▶ **WHAT IS NEEDED**
Go over the data and copy out each line with "коли" in it.

▶ **ENTRIES SHOWN**
════════

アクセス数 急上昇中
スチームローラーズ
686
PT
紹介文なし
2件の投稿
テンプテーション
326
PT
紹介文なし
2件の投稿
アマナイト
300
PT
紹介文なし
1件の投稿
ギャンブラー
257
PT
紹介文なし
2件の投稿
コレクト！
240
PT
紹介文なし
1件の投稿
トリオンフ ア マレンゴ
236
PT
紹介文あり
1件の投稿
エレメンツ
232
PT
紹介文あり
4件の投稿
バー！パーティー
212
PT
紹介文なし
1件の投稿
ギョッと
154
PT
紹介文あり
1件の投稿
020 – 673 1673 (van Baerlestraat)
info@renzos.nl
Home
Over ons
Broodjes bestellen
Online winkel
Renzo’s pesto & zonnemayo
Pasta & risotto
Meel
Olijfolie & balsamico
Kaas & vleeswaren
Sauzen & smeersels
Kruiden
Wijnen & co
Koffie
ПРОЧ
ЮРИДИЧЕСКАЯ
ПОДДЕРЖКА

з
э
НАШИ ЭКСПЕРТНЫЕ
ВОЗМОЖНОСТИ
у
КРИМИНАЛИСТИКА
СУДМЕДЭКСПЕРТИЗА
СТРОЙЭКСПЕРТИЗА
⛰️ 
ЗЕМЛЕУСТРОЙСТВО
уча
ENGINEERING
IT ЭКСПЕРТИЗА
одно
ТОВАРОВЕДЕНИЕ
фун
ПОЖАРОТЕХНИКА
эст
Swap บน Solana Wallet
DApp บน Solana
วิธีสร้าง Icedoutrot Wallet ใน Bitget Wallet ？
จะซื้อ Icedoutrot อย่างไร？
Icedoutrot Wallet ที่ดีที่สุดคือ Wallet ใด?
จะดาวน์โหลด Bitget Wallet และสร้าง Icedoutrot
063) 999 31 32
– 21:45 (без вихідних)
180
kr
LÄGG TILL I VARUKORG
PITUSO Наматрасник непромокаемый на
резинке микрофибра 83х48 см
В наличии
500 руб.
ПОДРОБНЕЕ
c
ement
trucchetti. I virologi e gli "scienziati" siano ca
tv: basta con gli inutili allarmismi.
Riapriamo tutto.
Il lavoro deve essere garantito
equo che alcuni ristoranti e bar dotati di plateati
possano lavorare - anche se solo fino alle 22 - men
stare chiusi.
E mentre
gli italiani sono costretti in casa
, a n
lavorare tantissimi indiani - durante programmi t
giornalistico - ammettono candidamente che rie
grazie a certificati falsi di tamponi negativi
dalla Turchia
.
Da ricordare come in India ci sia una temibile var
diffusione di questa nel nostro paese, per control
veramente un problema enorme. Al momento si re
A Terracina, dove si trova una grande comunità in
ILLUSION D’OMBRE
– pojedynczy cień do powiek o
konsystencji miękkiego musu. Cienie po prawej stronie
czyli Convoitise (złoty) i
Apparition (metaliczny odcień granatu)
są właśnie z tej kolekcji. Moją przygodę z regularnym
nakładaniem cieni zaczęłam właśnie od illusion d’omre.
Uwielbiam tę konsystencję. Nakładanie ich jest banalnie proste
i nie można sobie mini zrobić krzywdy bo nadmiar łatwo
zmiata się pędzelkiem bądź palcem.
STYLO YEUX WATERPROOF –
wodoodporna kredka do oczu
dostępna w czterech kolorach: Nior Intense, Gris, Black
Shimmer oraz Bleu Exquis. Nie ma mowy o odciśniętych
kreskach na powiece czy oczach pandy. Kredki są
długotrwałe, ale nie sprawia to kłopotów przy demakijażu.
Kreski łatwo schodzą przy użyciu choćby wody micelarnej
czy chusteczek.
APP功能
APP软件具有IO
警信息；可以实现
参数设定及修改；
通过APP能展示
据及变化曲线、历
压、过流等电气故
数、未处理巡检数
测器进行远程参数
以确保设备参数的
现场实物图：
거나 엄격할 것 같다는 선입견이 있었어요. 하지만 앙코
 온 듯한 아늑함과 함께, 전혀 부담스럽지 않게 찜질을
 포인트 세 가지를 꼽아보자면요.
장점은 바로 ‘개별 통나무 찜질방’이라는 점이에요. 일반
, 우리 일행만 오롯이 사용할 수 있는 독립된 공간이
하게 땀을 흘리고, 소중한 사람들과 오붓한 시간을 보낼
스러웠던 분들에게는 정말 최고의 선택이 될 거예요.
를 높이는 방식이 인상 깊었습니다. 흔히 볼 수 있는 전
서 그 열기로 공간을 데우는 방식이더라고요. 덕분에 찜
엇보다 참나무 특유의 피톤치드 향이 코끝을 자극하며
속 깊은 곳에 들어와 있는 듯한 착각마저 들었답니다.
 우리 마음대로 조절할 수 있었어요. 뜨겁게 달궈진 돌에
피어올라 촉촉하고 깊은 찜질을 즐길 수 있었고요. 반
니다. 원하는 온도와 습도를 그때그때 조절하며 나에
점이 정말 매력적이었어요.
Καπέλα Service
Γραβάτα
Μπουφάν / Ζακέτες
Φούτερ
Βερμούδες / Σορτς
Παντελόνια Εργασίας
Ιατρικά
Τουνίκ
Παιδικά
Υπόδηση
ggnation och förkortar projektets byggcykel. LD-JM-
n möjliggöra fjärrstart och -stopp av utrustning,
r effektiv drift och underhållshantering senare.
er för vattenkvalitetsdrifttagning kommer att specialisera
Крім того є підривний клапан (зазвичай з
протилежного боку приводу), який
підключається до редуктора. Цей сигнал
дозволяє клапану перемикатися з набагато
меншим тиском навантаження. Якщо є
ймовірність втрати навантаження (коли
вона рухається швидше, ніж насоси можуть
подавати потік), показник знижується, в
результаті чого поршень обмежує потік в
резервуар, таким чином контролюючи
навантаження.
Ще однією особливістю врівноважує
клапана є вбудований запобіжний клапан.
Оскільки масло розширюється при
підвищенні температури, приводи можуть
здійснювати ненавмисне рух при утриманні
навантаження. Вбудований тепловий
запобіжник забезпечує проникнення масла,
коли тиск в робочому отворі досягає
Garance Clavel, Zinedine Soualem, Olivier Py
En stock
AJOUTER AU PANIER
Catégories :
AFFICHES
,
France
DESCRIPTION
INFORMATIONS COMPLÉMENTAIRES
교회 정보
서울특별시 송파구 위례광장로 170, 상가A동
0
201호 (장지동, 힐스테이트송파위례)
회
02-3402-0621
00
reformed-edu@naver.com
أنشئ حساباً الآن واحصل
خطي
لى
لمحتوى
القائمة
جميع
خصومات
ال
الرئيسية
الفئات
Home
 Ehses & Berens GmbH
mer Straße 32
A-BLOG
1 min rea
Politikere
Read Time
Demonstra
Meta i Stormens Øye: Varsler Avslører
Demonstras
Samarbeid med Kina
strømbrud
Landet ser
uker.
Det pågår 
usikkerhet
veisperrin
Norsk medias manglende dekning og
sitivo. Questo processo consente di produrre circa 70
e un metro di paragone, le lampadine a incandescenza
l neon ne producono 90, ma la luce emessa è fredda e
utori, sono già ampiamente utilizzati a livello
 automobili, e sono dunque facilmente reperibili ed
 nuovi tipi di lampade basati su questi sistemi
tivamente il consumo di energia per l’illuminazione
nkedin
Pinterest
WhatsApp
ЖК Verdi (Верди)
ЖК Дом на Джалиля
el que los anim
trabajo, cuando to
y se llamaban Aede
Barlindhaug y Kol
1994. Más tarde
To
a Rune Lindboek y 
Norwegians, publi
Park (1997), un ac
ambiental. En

════════

▶ **RESULT OF THIS EXERCISE**
ймовірність втрати навантаження (коли
коли тиск в робочому отворі досягає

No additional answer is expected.